マタイによる福音書27章25節を見ますと、このマリヤは、イエス様のあの悲惨な十字架上の死を遠くの方から見つめていた多くの婦人たちの内の一人であったことが分ります。この婦人たちは、イエス様に仕えてガリラヤから従って来た人たちであることが、聖書に記されています。また、56節によりますと、彼女たちの内に、マグダラのマリヤ、ヤコブとヨセフの母マリヤ、ゼベダイの子らの母などがいたことが明らかに記されています。
このクロパの妻マリヤと同じように、イエス様の十字架を遠くから見ていました。それのみでなく、彼女はアリマタヤのヨセフが、イエス様のお体を総督ピラトの許しを得まして、十字架から下ろし、きれいな布で包み、岩を掘って作った自分の新しい墓に弔い、その入り口に大石を転がして塞ぐのを見とどけておりました。彼女はお慕いしてきたイエス様の死という、余りにも大きな出来事に、驚きと悲しみが入り混じり、ただ呆然とイエス様のお墓から去りもやらず、お墓に向かって暫くすわっておりました
また、彼女はイエス様のよみがえりの朝早く、マグダラのマリヤと共に、イエス様の骸
に香油を塗って、最後の奉仕をしようと思い、用意しておいた香油を携えてお墓へ行きました。その時、彼女たちは天使からイエス様のよみがえりを、誰よりも早く初めに知らされ、他の弟子たちに先立ってイースター(復活日)の喜びを味わったのです。マタイによる福音書28章8節に記されていますところによりますと、彼女たちは他の弟子たちにイエス様のよみがえりを知らせんものと道を急ぎ走っていました時、よみがえりの主イエス・キリストにお目にかかりました。彼女たちの心には、歓喜と希望が満ち溢れ、喜びと讃美で弟子たちのもとへと走り行きました。

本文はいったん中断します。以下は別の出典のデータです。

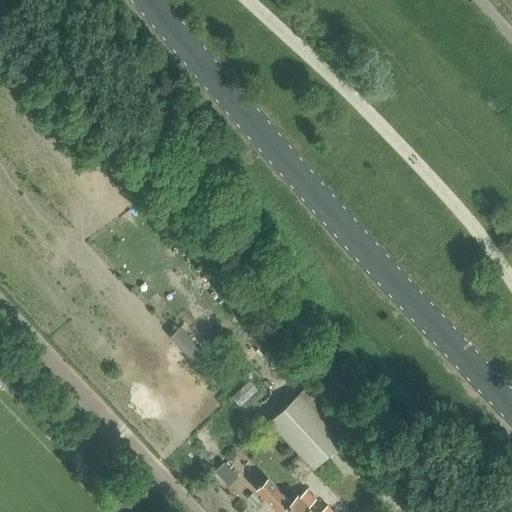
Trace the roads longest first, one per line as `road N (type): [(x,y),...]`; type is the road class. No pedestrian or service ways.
road 1 (secondary): [(158,0),(286,158),(511,394)]
road 2 (unclassified): [(195,511),(0,304)]
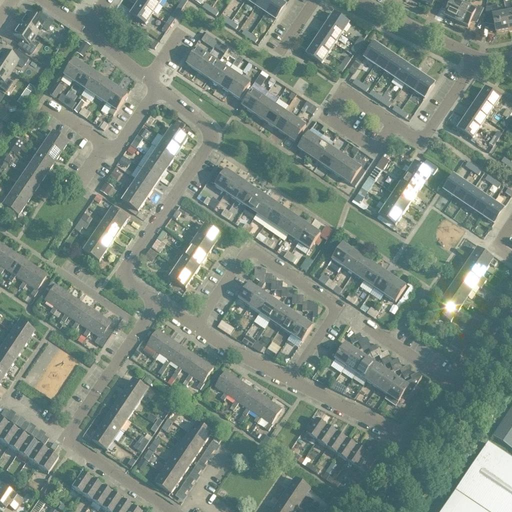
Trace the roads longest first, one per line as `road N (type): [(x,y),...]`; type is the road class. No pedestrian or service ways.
road 1 (residential): [(191,326),(246,248),(334,308),(286,381)]
road 2 (residential): [(155,305),(116,276),(207,137),(157,89)]
road 3 (residential): [(36,104),(111,151),(157,89)]
road 4 (residential): [(64,440),(137,330)]
road 5 (residential): [(405,436),(286,381)]
road 6 (residential): [(391,123),(418,139),(474,57)]
road 7 (residential): [(474,57),(357,0)]
road 8 (residential): [(391,123),(373,151),(322,119),(340,89)]
road 9 (residential): [(166,511),(64,440)]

このように見てまいりますと、クロパの妻マリヤは、非常に恵まれた幸いな婦人であり、良き夫と二人の息子を与えられ、しかもその息子の一人ヤコブはイエス様の弟子に選ばれ、その上、自分もイエス様に仕え、イエス様のみ教えを聞き、イエス様に従って行くことを許され、しかもその上、イエス様を信じる真剣な少数の婦人たちと一緒に、よみがえりのイエス様にお目にかかる最高の喜びを知ることが許されたのであります。

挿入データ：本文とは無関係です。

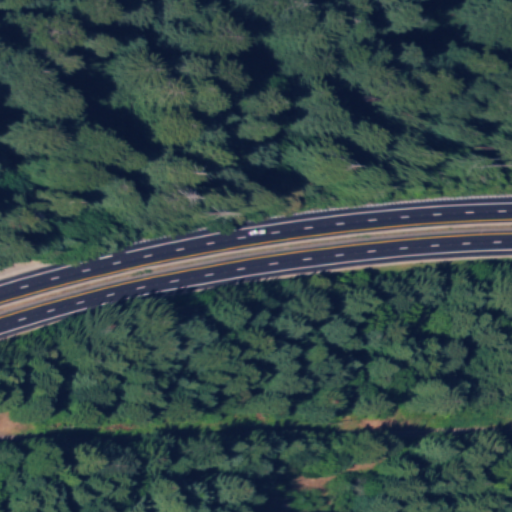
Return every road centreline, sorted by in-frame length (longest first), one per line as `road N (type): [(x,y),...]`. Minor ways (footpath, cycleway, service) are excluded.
road 1 (motorway): [(0,327),(238,271),(511,247)]
road 2 (motorway): [(511,214),(298,231),(0,294)]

しかし、聖書に記されていますところによりますと、クロパの妻マリヤには、別に目立つような特徴は何一つなかったようですが、考えようではこの婦人の特徴は、謙遜であったとも言えると思います。アブラハム・カイパー博士が言われていますように、クロパの妻マリヤは決して、桧舞台に立って歌う独唱者的存在ではなく、指揮者でもリーダーでもなく、コーラスの一員として、多くの他の人々と共に、美しい讃美を神様に捧げているのです。五本の糸で奏でられるハープの糸が、もし一本でも切れますと、完全な讃美が天に届かないと詩人ブラウニングも申しておられます。

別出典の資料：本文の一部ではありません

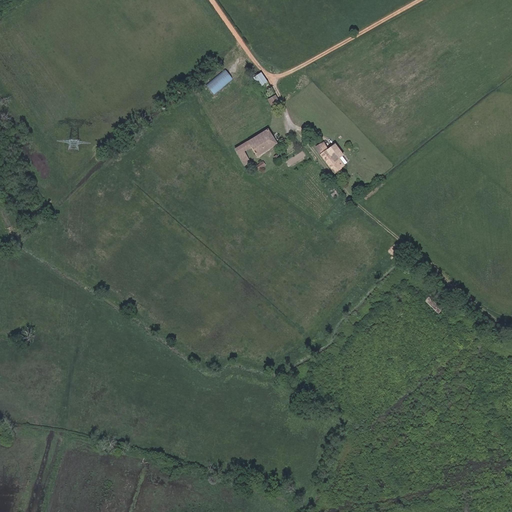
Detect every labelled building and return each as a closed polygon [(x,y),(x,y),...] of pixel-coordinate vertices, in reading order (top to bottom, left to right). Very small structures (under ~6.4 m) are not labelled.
[(226,69),(208,85),(215,94),(234,77),(226,69)] [(267,83),(260,73),(254,78),(260,87),(267,83)] [(285,93),(298,83),(293,77),(280,86),(279,87),(283,92),(281,93),(282,95),(285,93)] [(276,97),(275,96),(268,100),(273,108),(280,104),(276,97)] [(277,144),(268,129),(240,146),(243,152),(251,147),(257,156),(277,144)] [(344,165),(347,163),(341,156),(343,155),(335,145),(328,150),(323,143),(316,147),(320,154),(335,173),(341,169),(340,168),(344,166),(344,165)] [(250,162),(243,152),(240,146),(235,150),(244,165),(250,162)] [(426,301),(441,313),(445,307),(430,296),(426,301)]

クロパの妻マリヤは、マグダラのマリヤや、使徒ペテロのような特徴のある人格者ではなく、一般のごくありふれた普通の婦人でありました。しかし彼女は全身全霊を捧げ尽くして、キリストのためにより良い奉仕に励みましたところに、彼女の特徴があると申せます。さて、このクロパの妻マリヤのお話によって、私たちは何を学ばなければならないでしょうか。
1・・・キリストに対する誠実さ
恐ろしい十字架にかかられ、イエス様が死なれた時、墓にイエス様を葬る悲しみの時、主のよみがえりで喜びが溢れ出す時、いずれの時にも、彼女はそこにいて、喜びや悲しみをつぶさになめ、味わいました。そのような彼女を見ます時、キリストを信じ、誠実に真実一路に生きるキリスト者は、苦しみを味わい、悲しみを経験することがありましても、必ずよみがえりの喜びを知ることができますし、また永遠の命を頂くことが出来るのです。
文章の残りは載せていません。